В собраниях сочинений А. Пушкина последним печатается стихотворение 1836 г.:

От меня вечор Леила

Равнодушно уходила.

Я сказал: „Постой, куда?”

А она мне возразила:

„Голова твоя седа”.

Я насмешнице нескромной

Отвечал: „Всему пора!

То, что было мускус темный,

Стало нынче камфора”.

Но Леила неудачным

Посмеялася речам

И сказала: „Знаешь сам:

Сладок мускус новобрачным,

Камфора годна гробам”.

Это стихотворение не пользуется особым вниманием и известностью. Помещайся оно в середине тома, можно было бы и не заметить: мало ли у Пушкина всяких мелочей, набросков, переложений, антологических подражаний. Но тут пройти мимо нельзя, потому что дальше идти некуда: обрыв, белая страница, конец. И даже если это безделица, то на границе книги, на границе жизни она вырастает в значении, как своего рода последняя воля Пушкина. Или даже предзнаменование его скорой гибели.

Стихотворение было написано Пушкиным в подражание некой арабской песне, найденной им в прозаическом французском переводе Ж. Агуба, ученого-ориенталиста. Араб по происхождению, Агуб частью сочинил эти песни сам, частью заимствовал из арабского фольклора. Вот через сколько промежуточных инстанций пришлось пройти вдохновению поэта, дабы достичь своей цели! Но если Пушкин извлёк тему стихотворения из столь инородных культурных пластов, значит, очень насущна она была для него. Какая нужна жажда, чтобы потянуться к столь дальнему источнику! То, что Пушкин вдохновился арабской песней во французском переложении, не снижает, а увеличивает для нас значимость такого целенаправленного выбора.

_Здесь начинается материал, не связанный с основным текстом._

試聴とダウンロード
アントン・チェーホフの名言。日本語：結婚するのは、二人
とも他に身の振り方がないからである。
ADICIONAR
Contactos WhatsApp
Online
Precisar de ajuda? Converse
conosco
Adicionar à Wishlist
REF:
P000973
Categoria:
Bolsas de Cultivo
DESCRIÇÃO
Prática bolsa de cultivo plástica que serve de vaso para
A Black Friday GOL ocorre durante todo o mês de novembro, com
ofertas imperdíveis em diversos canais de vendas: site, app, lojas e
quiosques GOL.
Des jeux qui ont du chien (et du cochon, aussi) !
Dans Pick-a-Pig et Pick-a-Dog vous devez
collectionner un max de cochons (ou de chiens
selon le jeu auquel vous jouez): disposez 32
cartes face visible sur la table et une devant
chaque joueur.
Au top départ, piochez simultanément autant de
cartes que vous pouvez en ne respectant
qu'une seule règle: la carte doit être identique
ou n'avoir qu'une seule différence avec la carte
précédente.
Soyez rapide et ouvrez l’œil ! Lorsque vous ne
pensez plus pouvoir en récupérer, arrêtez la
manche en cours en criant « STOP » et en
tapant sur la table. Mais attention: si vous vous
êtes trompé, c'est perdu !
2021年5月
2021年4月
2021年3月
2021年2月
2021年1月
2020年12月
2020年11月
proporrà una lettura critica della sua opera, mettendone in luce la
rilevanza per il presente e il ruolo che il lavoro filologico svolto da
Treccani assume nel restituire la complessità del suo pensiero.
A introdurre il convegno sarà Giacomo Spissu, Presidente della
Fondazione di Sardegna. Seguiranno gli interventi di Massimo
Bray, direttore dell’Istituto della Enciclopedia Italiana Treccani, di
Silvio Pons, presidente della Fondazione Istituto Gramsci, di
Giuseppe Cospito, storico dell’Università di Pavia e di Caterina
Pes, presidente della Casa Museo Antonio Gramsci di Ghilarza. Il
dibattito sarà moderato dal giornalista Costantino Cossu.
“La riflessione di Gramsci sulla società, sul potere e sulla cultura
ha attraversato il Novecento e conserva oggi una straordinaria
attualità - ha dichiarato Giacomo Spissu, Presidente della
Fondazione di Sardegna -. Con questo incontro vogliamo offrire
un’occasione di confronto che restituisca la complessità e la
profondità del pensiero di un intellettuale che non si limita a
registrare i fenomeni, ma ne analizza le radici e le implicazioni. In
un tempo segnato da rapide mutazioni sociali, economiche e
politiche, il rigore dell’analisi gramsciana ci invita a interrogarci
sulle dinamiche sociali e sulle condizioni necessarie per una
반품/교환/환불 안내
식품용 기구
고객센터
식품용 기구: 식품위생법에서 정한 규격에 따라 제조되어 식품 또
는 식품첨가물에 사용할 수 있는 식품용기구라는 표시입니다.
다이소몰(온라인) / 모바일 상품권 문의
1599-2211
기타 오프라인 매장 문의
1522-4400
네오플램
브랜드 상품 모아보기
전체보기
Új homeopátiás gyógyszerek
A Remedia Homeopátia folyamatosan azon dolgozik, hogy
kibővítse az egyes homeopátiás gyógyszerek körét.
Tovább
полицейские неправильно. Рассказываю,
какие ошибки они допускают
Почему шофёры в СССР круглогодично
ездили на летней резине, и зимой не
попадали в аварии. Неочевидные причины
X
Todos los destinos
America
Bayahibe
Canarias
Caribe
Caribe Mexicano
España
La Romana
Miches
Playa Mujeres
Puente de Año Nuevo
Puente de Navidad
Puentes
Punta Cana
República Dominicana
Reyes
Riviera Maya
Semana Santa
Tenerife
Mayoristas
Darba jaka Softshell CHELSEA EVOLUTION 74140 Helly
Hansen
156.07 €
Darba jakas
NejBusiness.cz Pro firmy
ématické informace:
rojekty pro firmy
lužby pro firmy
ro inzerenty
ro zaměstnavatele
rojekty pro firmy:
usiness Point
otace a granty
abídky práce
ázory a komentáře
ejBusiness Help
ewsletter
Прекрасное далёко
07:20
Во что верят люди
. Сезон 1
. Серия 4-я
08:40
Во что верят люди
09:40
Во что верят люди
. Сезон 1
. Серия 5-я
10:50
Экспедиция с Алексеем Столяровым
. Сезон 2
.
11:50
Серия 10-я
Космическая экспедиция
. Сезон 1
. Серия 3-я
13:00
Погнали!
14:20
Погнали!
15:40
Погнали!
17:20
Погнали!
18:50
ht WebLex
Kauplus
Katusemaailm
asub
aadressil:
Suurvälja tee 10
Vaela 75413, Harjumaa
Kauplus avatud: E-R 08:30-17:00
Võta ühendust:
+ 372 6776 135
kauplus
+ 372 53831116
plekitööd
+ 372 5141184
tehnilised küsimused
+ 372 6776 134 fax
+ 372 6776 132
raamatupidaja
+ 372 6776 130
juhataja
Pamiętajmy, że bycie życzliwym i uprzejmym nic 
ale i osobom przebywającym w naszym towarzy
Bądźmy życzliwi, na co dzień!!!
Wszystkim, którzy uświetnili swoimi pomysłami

Если с этой точки зрения взглянуть на «Леилу», то в ней мы найдём весь скорбный итог пушкинской жизни, формулу его трагедии. Писал бы Пушкин прямо о себе, о Гончаровой, о Дантесе, общий смысл трагедии мог бы затемниться обилием житейских мелочей, личных переживаний; а тут, через обращение к арабской песне, смысл очищается и обретает всечеловечную остроту. Сама отвлечённость этого стихотворения, столь напоминающая легкомысленную лицейскую лирику («Леила» — столь же условное имя, как юношеские "Хлоя", "Лаиса", "Лила", "Лилета" и пр.), на сей раз обусловлена не отсутствием личного переживания, но такой его остротой и ранимостью, которая требует остранения и обобщёния. Речь идёт о самом главном и больном для Пушкина в этот период: о любви и старости. Леила уходит «равнодушной» от своего возлюбленного, потому что «голова его седа». Он пытается удержать её, ссылаясь на вечные законы жизни, — но именно по этому-то закону превращения мускуса в камфору она и не хочет больше ему принадлежать.

Тут сталкиваются два момента в воззрениях Пушкина. Первый: ход жизни необратим и благословен, и следует примиряться с неизбежностью старения и гибели всего живого. В стихотворении «Брожу ли я вдоль улиц шумных» Пушкин смиренно принимает круговорот времён («Мне время тлеть, тебе цвести»), как и в написанном незадолго до гибели «Вновь я возвратился...». «Здравствуй племя, младое, незнакомое, не я... » Таково отношение Пушкина к смерти: непротивление, приятие молодого, идущего на смену старому.

Но силы юности, не остывшие в нём, бунтовали против этого кроткого воззрения на всепримиряющий ход жизни. Как поэт классического миросозерцания, Пушкин смиряется с неизбежностью смерти, но как романтик восстает против замкнутого, цикличного движения времени в надежде на вечную молодость. Этот разрыв предчувствуется еще в "Евгении Онегине": "Любви все возрасты покорны.... Но в возраст поздний и бесплодный, На повороте наших лет, Печален страсти мёртвый след... (Глава VIII, Строфа XXIX, 1829-1830).

Вот это сочетание классического всеприятия и романтического бунта и выразилось в «Леиле». Влюблённый говорит в своё оправдание: «Всему пора! То, что было мускус тёмный, стало нынче камфора». Но эта всевозрастная мудрость выглядит нелепостью в глазах молодой и вечно наступающей жизни. Ведь если мускус превращается в камфору, то, значит, нужно и держать себя с достоинством возраста и готовиться к смерти. «Камфора годна гробам». Философски принимая неизбежность увядания, Пушкин не может отказываться и от любовной горячки; он хотел бы совместить добродетель умудрённой старости и прелесть влюбчивой юности, но этого никому не дано. Отсюда разрыв между классически ясным и светло-мудрым миропониманием Пушкина — и болью отдельной личности, всегда и оправданной, и обреченной в своей защите "вечной весны".

И.Л. Линев. Портрет А. С. Пушкина, 1836—1837 гг.